Es evidente que la apuesta del presidente para mejorar las condiciones de seguridad pública se basa en la consolidación de las funciones de la Guardia Nacional y del crecimiento de los elementos que la conforman. En agosto de 2019 se informaba que había 50 mil elementos de la Guardia Nacional ya desplegados suma sin duda récord en cuanto a registro, pero inferior a los 147 mil elementos desplegados permanentemente del ejército y de la marina. Para febrero de este año ya se hablaba de 75 mil y hasta 80 mil integrantes de la Guardia Nacional, aunque sin precisar si seguimos en un juego de suma cero, donde sumamos aquí, pero restamos allá.

El mayor impedimento para resolver el problema de la inseguridad es en estos momentos, paradójicamente, la Guardia Nacional. Y no es por su funcionamiento, sino por las expectativas que se le han depositado, como esperando que tal cual Heracles (o Hércules para los romanos) limpiando los asquerosos establos del rey Augias, el problema se resuelva en un solo día. Idea errónea, por cierto, que han comprado los gobiernos locales.

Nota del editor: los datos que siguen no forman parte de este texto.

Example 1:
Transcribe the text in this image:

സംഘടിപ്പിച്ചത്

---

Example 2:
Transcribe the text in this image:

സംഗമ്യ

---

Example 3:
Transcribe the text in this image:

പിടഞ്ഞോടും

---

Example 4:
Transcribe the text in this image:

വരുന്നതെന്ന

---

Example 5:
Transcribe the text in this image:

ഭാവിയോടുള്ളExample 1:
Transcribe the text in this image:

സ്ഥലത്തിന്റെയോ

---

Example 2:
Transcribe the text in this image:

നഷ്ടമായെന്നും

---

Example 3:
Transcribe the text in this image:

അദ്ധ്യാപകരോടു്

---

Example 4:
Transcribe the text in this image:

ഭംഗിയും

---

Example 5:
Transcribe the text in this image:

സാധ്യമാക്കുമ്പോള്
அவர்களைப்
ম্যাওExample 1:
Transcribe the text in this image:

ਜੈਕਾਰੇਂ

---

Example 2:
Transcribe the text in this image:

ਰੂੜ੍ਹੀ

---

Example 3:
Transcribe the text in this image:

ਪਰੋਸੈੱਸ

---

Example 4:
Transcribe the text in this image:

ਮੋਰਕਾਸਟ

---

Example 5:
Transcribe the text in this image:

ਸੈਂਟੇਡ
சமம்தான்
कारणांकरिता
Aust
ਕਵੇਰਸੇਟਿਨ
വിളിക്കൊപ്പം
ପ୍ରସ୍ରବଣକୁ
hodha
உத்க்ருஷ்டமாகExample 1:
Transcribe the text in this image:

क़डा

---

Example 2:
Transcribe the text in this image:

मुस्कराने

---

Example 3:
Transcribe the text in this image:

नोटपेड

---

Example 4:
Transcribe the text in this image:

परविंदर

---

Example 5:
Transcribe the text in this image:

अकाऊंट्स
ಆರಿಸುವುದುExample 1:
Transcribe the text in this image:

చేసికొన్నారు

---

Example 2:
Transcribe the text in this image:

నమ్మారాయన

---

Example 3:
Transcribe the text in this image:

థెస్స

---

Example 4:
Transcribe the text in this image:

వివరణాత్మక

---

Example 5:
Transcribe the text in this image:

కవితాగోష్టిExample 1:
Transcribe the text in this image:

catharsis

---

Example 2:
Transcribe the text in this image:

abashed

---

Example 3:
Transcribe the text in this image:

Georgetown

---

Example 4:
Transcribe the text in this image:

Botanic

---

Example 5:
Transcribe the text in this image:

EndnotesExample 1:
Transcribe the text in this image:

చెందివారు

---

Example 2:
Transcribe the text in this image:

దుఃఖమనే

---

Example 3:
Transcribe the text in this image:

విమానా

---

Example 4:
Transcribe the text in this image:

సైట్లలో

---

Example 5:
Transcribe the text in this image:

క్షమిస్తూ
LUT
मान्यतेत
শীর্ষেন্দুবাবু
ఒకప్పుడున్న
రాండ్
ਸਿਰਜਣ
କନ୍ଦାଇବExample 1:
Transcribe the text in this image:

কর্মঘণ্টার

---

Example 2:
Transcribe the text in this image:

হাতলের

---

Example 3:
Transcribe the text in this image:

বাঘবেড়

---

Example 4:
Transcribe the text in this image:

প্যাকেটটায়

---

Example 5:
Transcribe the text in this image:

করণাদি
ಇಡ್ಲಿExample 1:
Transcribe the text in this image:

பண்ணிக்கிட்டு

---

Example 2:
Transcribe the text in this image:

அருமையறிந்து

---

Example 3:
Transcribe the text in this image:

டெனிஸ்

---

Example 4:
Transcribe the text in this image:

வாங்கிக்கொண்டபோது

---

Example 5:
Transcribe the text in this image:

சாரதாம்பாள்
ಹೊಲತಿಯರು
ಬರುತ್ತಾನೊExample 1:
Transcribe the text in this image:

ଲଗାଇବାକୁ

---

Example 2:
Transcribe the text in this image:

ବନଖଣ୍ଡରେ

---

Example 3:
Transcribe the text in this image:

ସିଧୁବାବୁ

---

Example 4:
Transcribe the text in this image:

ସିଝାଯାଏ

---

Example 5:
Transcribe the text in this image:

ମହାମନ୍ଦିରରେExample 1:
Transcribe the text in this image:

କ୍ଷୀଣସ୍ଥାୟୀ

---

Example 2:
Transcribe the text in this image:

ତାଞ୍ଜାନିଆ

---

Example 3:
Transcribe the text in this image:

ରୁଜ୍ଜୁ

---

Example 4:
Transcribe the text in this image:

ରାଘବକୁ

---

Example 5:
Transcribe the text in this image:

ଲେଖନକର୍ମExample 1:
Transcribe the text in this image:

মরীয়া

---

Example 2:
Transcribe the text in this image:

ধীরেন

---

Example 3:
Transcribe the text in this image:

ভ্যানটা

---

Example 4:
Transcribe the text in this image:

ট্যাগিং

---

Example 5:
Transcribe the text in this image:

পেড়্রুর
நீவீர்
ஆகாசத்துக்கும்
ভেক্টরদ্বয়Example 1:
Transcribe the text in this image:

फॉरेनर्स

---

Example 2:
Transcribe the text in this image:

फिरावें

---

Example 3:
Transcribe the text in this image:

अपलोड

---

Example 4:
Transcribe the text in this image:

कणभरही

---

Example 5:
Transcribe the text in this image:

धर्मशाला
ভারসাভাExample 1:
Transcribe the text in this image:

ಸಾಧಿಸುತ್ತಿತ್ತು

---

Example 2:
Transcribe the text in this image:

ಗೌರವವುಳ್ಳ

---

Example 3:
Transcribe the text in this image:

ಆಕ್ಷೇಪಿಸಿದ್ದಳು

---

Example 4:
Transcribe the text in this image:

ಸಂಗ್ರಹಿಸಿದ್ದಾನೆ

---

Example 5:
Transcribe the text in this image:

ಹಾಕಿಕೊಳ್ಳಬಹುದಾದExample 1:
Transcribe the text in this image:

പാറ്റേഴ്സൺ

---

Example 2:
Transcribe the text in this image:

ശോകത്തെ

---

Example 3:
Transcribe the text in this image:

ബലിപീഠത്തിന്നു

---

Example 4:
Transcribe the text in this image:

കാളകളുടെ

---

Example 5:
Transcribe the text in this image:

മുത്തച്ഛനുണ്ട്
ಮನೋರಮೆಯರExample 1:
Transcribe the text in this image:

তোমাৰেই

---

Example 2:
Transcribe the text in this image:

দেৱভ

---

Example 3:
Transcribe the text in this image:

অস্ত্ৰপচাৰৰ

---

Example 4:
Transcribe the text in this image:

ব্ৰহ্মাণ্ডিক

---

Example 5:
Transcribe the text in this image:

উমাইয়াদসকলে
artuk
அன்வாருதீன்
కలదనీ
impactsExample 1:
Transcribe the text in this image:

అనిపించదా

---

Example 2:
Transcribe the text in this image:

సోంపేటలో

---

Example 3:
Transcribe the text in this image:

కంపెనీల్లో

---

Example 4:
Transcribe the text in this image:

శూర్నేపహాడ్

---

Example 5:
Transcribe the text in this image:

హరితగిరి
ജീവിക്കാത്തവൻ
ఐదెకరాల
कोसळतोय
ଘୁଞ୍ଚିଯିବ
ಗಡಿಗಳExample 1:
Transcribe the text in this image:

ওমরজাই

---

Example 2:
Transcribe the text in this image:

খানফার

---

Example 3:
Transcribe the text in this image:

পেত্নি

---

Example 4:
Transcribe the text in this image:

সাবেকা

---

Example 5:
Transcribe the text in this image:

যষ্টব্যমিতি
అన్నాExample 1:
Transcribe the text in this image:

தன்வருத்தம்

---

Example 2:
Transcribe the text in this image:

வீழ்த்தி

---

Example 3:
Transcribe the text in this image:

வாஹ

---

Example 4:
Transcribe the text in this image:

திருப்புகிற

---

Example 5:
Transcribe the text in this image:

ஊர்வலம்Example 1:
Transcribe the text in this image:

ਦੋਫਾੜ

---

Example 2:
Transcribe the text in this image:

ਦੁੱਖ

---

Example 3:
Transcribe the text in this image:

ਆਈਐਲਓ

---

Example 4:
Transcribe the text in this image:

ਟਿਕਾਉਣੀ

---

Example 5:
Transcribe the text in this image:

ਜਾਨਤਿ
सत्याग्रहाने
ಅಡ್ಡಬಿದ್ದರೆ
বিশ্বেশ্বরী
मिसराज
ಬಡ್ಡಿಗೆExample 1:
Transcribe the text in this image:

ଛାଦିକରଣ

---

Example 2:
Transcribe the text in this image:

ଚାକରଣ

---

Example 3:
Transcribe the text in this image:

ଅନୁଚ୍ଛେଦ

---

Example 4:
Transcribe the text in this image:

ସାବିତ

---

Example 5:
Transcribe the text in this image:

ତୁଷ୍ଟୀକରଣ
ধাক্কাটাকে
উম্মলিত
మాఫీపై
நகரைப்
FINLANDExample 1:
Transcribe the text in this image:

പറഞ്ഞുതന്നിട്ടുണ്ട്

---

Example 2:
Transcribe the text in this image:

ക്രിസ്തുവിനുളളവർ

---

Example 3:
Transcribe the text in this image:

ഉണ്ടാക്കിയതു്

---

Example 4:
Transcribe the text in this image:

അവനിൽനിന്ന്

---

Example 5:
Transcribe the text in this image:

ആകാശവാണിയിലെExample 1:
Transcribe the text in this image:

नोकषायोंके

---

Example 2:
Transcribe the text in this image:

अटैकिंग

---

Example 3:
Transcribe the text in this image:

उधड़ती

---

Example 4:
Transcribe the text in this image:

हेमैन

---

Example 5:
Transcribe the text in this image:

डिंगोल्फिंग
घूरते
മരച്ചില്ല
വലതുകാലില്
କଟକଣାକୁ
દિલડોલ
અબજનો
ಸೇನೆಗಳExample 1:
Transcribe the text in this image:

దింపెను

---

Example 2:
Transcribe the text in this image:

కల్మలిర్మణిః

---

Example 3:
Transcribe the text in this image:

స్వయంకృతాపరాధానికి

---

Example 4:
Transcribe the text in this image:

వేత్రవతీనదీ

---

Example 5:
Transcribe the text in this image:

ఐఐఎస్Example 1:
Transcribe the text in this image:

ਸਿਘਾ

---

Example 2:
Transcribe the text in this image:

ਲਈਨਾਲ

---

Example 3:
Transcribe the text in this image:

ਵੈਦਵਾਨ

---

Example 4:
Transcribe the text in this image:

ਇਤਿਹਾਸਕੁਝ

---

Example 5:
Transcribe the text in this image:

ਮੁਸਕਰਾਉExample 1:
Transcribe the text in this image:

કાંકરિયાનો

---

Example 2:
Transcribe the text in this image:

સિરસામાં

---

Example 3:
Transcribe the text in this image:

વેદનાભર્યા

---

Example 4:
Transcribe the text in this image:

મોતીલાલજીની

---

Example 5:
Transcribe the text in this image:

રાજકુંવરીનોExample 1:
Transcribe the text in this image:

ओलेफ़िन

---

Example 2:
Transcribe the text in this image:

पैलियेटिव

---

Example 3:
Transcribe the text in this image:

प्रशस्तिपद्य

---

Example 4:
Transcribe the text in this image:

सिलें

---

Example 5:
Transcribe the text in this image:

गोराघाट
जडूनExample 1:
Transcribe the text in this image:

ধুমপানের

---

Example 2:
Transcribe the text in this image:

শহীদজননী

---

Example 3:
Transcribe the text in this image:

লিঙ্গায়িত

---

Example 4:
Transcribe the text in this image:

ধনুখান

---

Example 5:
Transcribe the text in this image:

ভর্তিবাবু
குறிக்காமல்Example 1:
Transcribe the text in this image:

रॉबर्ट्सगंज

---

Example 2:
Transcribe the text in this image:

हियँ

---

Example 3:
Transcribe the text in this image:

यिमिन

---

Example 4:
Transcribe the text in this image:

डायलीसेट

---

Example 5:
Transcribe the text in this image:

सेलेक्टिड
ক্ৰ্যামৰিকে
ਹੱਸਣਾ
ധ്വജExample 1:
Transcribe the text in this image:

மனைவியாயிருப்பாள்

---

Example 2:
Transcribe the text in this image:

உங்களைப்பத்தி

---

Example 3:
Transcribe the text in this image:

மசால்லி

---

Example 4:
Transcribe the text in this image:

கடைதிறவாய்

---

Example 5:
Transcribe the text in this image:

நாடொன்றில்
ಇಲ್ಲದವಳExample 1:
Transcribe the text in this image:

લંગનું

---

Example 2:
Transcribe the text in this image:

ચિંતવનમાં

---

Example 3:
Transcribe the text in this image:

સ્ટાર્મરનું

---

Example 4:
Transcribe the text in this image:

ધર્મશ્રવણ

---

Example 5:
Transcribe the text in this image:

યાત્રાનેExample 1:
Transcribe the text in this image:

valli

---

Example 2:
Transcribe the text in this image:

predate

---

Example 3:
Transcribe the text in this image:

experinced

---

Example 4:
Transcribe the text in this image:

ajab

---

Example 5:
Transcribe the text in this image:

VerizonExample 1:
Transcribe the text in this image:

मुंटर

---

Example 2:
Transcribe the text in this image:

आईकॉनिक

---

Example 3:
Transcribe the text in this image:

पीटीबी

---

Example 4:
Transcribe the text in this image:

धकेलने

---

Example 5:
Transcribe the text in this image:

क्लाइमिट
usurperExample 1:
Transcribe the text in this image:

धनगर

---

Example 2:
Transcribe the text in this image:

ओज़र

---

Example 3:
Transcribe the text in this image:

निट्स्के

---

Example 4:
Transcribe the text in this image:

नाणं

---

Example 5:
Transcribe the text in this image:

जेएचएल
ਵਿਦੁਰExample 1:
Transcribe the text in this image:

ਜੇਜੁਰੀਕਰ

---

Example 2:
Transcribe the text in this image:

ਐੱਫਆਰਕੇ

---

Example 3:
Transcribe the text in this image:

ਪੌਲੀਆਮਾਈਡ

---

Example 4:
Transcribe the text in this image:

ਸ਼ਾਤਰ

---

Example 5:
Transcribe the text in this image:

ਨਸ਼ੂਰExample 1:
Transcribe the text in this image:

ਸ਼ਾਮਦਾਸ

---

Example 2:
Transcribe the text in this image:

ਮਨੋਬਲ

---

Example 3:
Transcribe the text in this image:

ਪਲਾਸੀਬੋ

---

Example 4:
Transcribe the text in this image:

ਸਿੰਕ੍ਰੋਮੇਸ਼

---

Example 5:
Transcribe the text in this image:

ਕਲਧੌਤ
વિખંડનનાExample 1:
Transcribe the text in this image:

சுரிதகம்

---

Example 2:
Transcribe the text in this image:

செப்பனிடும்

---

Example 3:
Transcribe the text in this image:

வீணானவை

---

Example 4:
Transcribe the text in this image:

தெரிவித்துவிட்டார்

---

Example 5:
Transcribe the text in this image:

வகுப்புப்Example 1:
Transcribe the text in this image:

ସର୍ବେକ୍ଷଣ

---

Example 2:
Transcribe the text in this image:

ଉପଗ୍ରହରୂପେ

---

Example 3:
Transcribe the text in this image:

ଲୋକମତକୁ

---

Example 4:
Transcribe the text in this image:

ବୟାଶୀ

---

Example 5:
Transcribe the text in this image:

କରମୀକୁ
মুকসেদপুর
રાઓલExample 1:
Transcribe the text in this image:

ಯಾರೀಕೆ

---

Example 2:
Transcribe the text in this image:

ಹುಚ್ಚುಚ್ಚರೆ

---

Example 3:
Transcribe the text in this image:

La consecuencia de lo anterior es que no existen incentivos para fortalecer y profesionalizar a las policías estatales y municipales. Para ilustrar de mejor manera nuestras carencias, un reciente estudio del SESNSP (¿Quién es quién? Seguridad pública local, diciembre 2019) señala que el estándar internacional es de 2.8 policías por cada mil habitantes. El reporte señala que la entidad con mejor porcentaje es la Ciudad de México con 1.6, pero lo dramático es que la entidad con el segundo mejor porcentaje es Yucatán con -1.2 policías por cada mil, y así nos seguimos hasta las entidades con el peor promedio que son Baja California y Sonora con -2.6. Solamente una entidad tiene número positivos.

Las policías locales son quienes tienen el contacto y el conocimiento sobre lo que pasa en las calles y colonias. Si el gobierno federal insiste en su discurso de que la Guardia Nacional es la respuesta, es de esperarse que los gobiernos locales se aprovechen y en vez de tener mejores policías acudan a pedir ayuda de la federación y así trasladen los costos de operación. En vez de invertir recursos para crear policías eficaces, mejor esperar que la federación resuelva el problema. Así, mientras observan este juego de máscaras, los gobernadores y presidentes municipales esperan tranquilos que la Guardia Nacional resuelva este estado permanente de inseguridad y, en el peor de los casos, descargar en ella las culpas, sin entender que el fracaso de unos es el fracaso de todos.